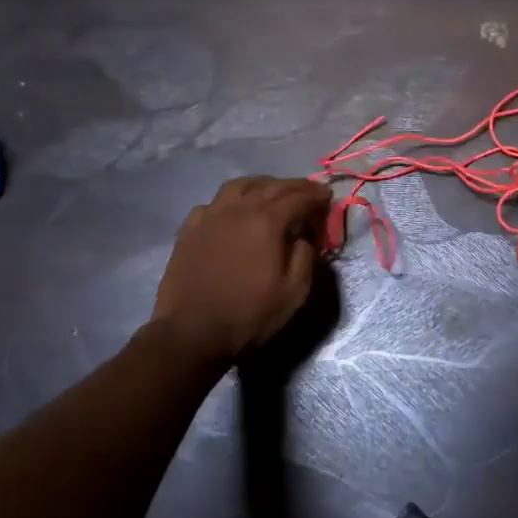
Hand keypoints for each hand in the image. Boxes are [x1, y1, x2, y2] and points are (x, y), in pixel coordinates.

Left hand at [152, 177, 332, 364]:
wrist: (192, 332)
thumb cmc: (249, 314)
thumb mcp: (294, 292)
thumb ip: (305, 256)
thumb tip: (304, 236)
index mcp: (266, 221)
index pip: (298, 196)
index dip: (316, 194)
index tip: (327, 196)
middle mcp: (238, 209)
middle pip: (270, 186)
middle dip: (293, 186)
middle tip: (307, 192)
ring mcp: (210, 216)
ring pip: (239, 186)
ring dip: (261, 185)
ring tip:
************
Assignment: How many lines of the listing above contain the string "index"? Answer with the number alone.

Written answer: 4